▶ _Work task_: Nothing but the lines from the one with "6: (415, 352)" down to the one with "30: (131, 298)" should be returned, exactly and with both ends included, from the material below.
#### Task inputs ####
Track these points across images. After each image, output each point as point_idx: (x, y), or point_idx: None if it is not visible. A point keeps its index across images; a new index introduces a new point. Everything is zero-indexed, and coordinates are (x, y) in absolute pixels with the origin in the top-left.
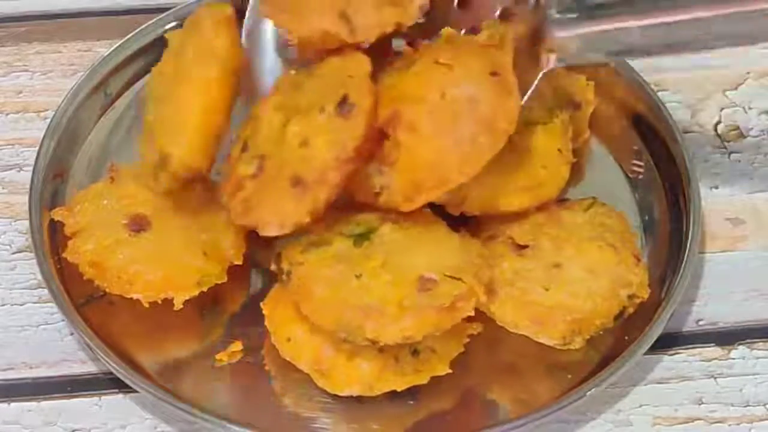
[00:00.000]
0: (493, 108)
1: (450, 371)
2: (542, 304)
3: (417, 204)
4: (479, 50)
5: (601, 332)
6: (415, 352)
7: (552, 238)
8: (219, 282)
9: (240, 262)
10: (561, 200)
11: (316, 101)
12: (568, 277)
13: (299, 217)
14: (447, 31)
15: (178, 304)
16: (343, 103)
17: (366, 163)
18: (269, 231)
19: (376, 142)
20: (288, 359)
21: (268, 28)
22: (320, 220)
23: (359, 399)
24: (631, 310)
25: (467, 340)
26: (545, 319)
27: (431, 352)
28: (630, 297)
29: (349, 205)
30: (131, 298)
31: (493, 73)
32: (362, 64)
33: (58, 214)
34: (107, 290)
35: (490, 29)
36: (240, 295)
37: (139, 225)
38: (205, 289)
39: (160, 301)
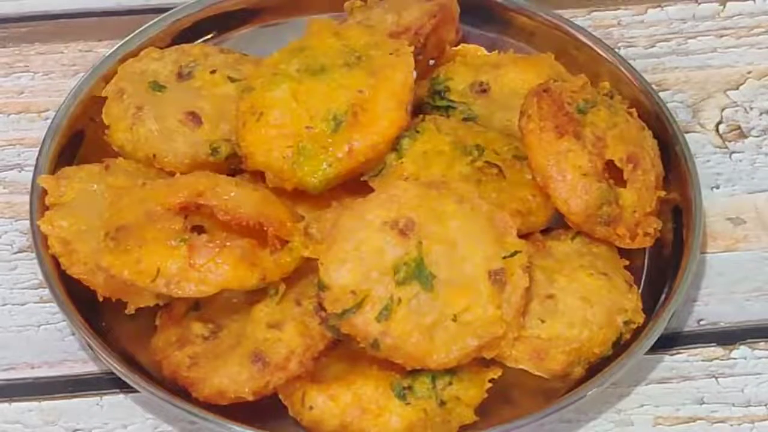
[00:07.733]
0: None
1: (477, 419)
2: (539, 337)
3: None
4: None
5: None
6: (442, 403)
7: (542, 269)
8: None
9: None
10: (546, 230)
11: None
12: (563, 307)
13: (245, 392)
14: None
15: (130, 310)
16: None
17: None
18: (206, 392)
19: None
20: (312, 427)
21: None
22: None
23: None
24: (627, 336)
25: (489, 385)
26: (544, 352)
27: (457, 401)
28: (626, 323)
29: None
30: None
31: None
32: None
33: (44, 181)
34: (67, 270)
35: None
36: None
37: None
38: (161, 303)
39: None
####
▶ _Answer section_:
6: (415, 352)
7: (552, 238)
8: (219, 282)
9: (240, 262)
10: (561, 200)
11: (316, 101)
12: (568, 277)
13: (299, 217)
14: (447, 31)
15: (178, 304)
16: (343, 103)
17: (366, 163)
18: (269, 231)
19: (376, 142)
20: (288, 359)
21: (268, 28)
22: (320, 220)
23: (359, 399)
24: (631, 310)
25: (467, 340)
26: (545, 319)
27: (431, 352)
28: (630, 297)
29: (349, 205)
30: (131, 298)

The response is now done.